Compile the Sample Resnet C++ test using build_tests.sh script. By default, test is built using libs from onnxruntime_qaic release build. To enable debugging, re-build onnxruntime_qaic project in Debug configuration and run ./build_test.sh with debug flag.

build_tests.sh [--release|--debug]    

Run the executable. The commands below set the environment and run the ResNet-50 model with the provided image on QAic or CPU backend. The program outputs the most probable prediction class index for each iteration.

cd build/release 
./qaic-onnxrt-resnet50-test -i <path/to/input/png/image>  
                            -m  ../../resnet50/resnet50.yaml 

Test options

Option Description
-m, --model-config [Required] Path to the model-setting yaml file
-i, --input-path [Required] Path to the input PNG image file
-b, --backend [Optional] Default='qaic', Specify qaic/cpu as backend
-d, --device-id [Optional] Default=0 Specify qaic device ID
-n, --num-iter [Optional]

Running the ResNet Python sample

Run test_resnet.py at /opt/qti-aic/integrations/qaic_onnxrt/tests/resnet50  
python test_resnet.py --model_config ./resnet50/resnet50.yaml   
                      --input_file </path/to/png/image>  

Test options

Option Description
--model_config [Required] Path to the model-setting yaml file
--input_file [Required] Path to the input PNG image file
--backend [Optional] Default='qaic', Specify qaic/cpu as backend
--device_id [Optional] Default=0 Specify qaic device ID
--num_iter [Optional]

Running models with generic QAic EP test

test_qaic_ep.py is a generic test runner for compilation, execution on AIC100.

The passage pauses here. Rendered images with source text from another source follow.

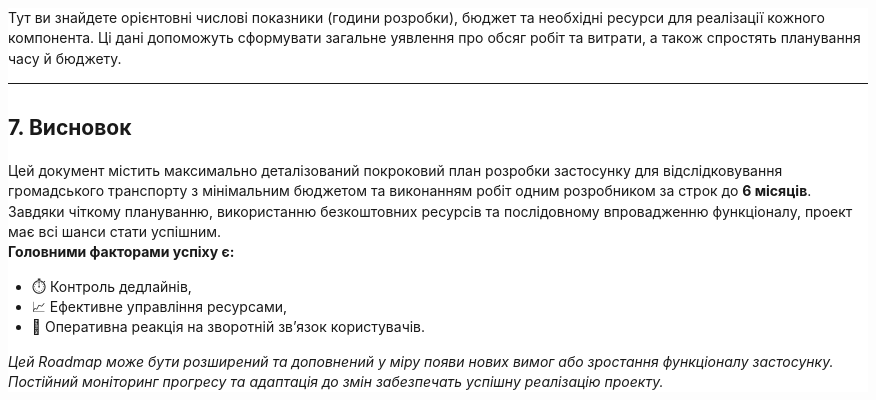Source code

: Тут ви знайдете орієнтовні числові показники (години розробки), бюджет та необхідні ресурси для реалізації кожного компонента. Ці дані допоможуть сформувати загальне уявлення про обсяг робіт та витрати, а також спростять планування часу й бюджету.

---

## 7. Висновок

Цей документ містить максимально деталізований покроковий план розробки застосунку для відслідковування громадського транспорту з мінімальним бюджетом та виконанням робіт одним розробником за строк до **6 місяців**. Завдяки чіткому плануванню, використанню безкоштовних ресурсів та послідовному впровадженню функціоналу, проект має всі шанси стати успішним.  
**Головними факторами успіху є:**  
- ⏱️ Контроль дедлайнів,  
- 📈 Ефективне управління ресурсами,  
- 🔄 Оперативна реакція на зворотній зв’язок користувачів.

*Цей Roadmap може бути розширений та доповнений у міру появи нових вимог або зростання функціоналу застосунку. Постійний моніторинг прогресу та адаптація до змін забезпечать успішну реалізацію проекту.*
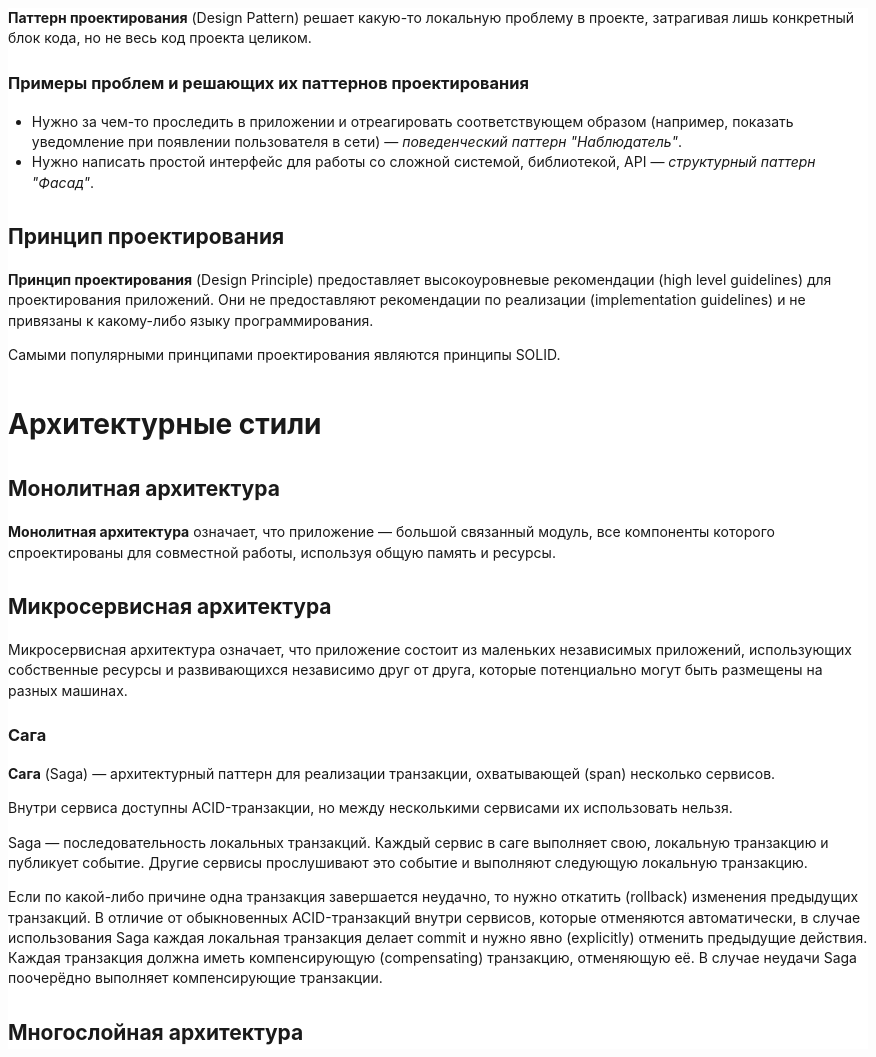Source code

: **Паттерн проектирования** (Design Pattern) решает какую-то локальную проблему в проекте, затрагивая лишь конкретный блок кода, но не весь код проекта целиком.

### Примеры проблем и решающих их паттернов проектирования
* Нужно за чем-то проследить в приложении и отреагировать соответствующем образом (например, показать уведомление при появлении пользователя в сети) — *поведенческий паттерн "Наблюдатель"*.
* Нужно написать простой интерфейс для работы со сложной системой, библиотекой, API — *структурный паттерн "Фасад"*.

## Принцип проектирования

**Принцип проектирования** (Design Principle) предоставляет высокоуровневые рекомендации (high level guidelines) для проектирования приложений. Они не предоставляют рекомендации по реализации (implementation guidelines) и не привязаны к какому-либо языку программирования.

Самыми популярными принципами проектирования являются принципы SOLID.

# Архитектурные стили

## Монолитная архитектура

**Монолитная архитектура** означает, что приложение — большой связанный модуль, все компоненты которого спроектированы для совместной работы, используя общую память и ресурсы.

## Микросервисная архитектура

Микросервисная архитектура означает, что приложение состоит из маленьких независимых приложений, использующих собственные ресурсы и развивающихся независимо друг от друга, которые потенциально могут быть размещены на разных машинах.

### Сага

**Сага** (Saga) — архитектурный паттерн для реализации транзакции, охватывающей (span) несколько сервисов. 

Внутри сервиса доступны ACID-транзакции, но между несколькими сервисами их использовать нельзя.

Saga — последовательность локальных транзакций. Каждый сервис в саге выполняет свою, локальную транзакцию и публикует событие. Другие сервисы прослушивают это событие и выполняют следующую локальную транзакцию. 

Если по какой-либо причине одна транзакция завершается неудачно, то нужно откатить (rollback) изменения предыдущих транзакций. В отличие от обыкновенных ACID-транзакций внутри сервисов, которые отменяются автоматически, в случае использования Saga каждая локальная транзакция делает commit и нужно явно (explicitly) отменить предыдущие действия. Каждая транзакция должна иметь компенсирующую (compensating) транзакцию, отменяющую её. В случае неудачи Saga поочерёдно выполняет компенсирующие транзакции.



## Многослойная архитектура
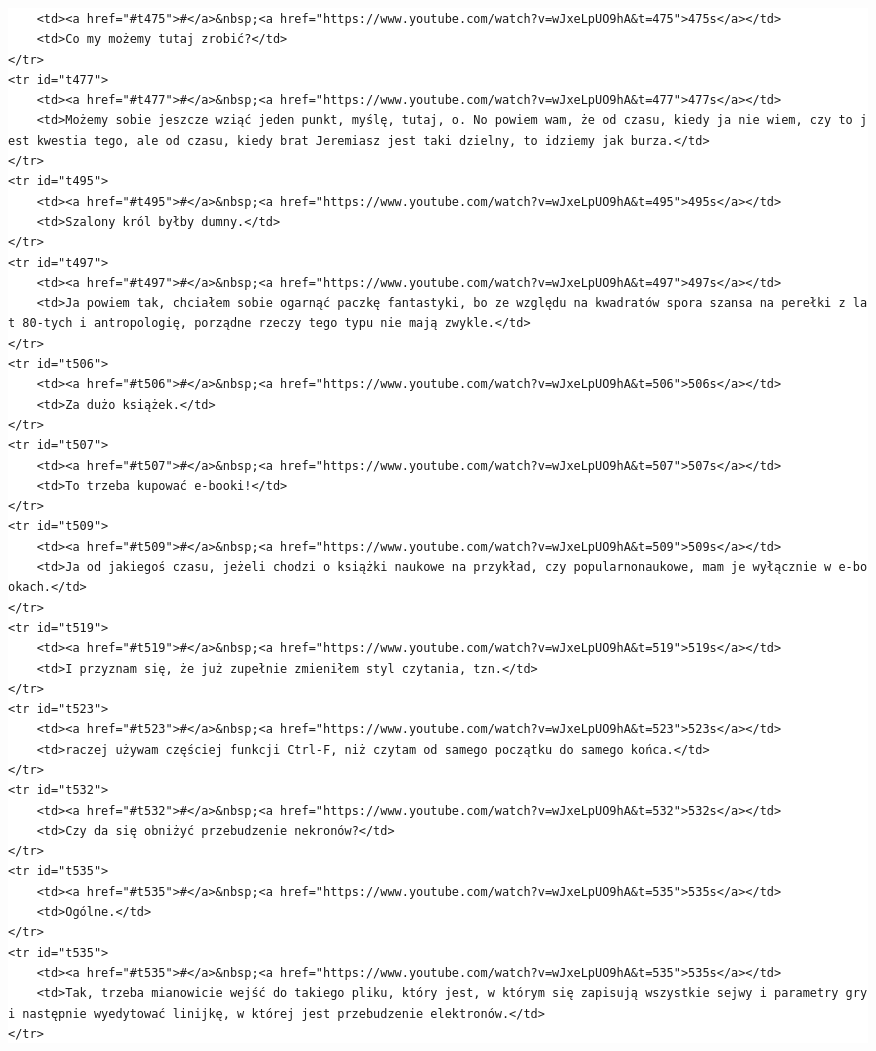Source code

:         <td><a href="#t475">#</a>&nbsp;<a href="https://www.youtube.com/watch?v=wJxeLpUO9hA&t=475">475s</a></td>
        <td>Co my możemy tutaj zrobić?</td>
    </tr>
    <tr id="t477">
        <td><a href="#t477">#</a>&nbsp;<a href="https://www.youtube.com/watch?v=wJxeLpUO9hA&t=477">477s</a></td>
        <td>Możemy sobie jeszcze wziąć jeden punkt, myślę, tutaj, o. No powiem wam, że od czasu, kiedy ja nie wiem, czy to jest kwestia tego, ale od czasu, kiedy brat Jeremiasz jest taki dzielny, to idziemy jak burza.</td>
    </tr>
    <tr id="t495">
        <td><a href="#t495">#</a>&nbsp;<a href="https://www.youtube.com/watch?v=wJxeLpUO9hA&t=495">495s</a></td>
        <td>Szalony król byłby dumny.</td>
    </tr>
    <tr id="t497">
        <td><a href="#t497">#</a>&nbsp;<a href="https://www.youtube.com/watch?v=wJxeLpUO9hA&t=497">497s</a></td>
        <td>Ja powiem tak, chciałem sobie ogarnąć paczkę fantastyki, bo ze względu na kwadratów spora szansa na perełki z lat 80-tych i antropologię, porządne rzeczy tego typu nie mają zwykle.</td>
    </tr>
    <tr id="t506">
        <td><a href="#t506">#</a>&nbsp;<a href="https://www.youtube.com/watch?v=wJxeLpUO9hA&t=506">506s</a></td>
        <td>Za dużo książek.</td>
    </tr>
    <tr id="t507">
        <td><a href="#t507">#</a>&nbsp;<a href="https://www.youtube.com/watch?v=wJxeLpUO9hA&t=507">507s</a></td>
        <td>To trzeba kupować e-booki!</td>
    </tr>
    <tr id="t509">
        <td><a href="#t509">#</a>&nbsp;<a href="https://www.youtube.com/watch?v=wJxeLpUO9hA&t=509">509s</a></td>
        <td>Ja od jakiegoś czasu, jeżeli chodzi o książki naukowe na przykład, czy popularnonaukowe, mam je wyłącznie w e-bookach.</td>
    </tr>
    <tr id="t519">
        <td><a href="#t519">#</a>&nbsp;<a href="https://www.youtube.com/watch?v=wJxeLpUO9hA&t=519">519s</a></td>
        <td>I przyznam się, że już zupełnie zmieniłem styl czytania, tzn.</td>
    </tr>
    <tr id="t523">
        <td><a href="#t523">#</a>&nbsp;<a href="https://www.youtube.com/watch?v=wJxeLpUO9hA&t=523">523s</a></td>
        <td>raczej używam częściej funkcji Ctrl-F, niż czytam od samego początku do samego końca.</td>
    </tr>
    <tr id="t532">
        <td><a href="#t532">#</a>&nbsp;<a href="https://www.youtube.com/watch?v=wJxeLpUO9hA&t=532">532s</a></td>
        <td>Czy da się obniżyć przebudzenie nekronów?</td>
    </tr>
    <tr id="t535">
        <td><a href="#t535">#</a>&nbsp;<a href="https://www.youtube.com/watch?v=wJxeLpUO9hA&t=535">535s</a></td>
        <td>Ogólne.</td>
    </tr>
    <tr id="t535">
        <td><a href="#t535">#</a>&nbsp;<a href="https://www.youtube.com/watch?v=wJxeLpUO9hA&t=535">535s</a></td>
        <td>Tak, trzeba mianowicie wejść do takiego pliku, który jest, w którym się zapisują wszystkie sejwy i parametry gry i następnie wyedytować linijkę, w której jest przebudzenie elektronów.</td>
    </tr>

Run test_qaic_ep.py at /opt/qti-aic/integrations/qaic_onnxrt/tests/ -

python test_qaic_ep.py --model_config ./resnet50/resnet50.yaml   
                           --input_file_list </path/to/input/list>   

Test options

Option Description
--model_config [Required] Path to the model-setting yaml file
--input_file_list [Required] Path of the file (.txt) containing list of batched inputs in .raw format
--backend [Optional] Default='qaic', Specify qaic/cpu as backend
--device_id [Optional] Default=0 Specify qaic device ID
--num_iter [Optional]
--max_threads [Optional] Default=1000 Maximum no. of threads to run inferences
--log_level [Optional]

Execution through Onnxruntime test framework

cd /opt/qti-aic/integrations/qaic_onnxrt/onnxruntime_qaic/build/Release

./onnxruntime_perf_test -e qaic -i 'config|/path/to/resnet50.yaml aic_device_id|0' -m times -r 1000 /path/to/model.onnx
./onnx_test_runner -e qaic /path/to/model/dir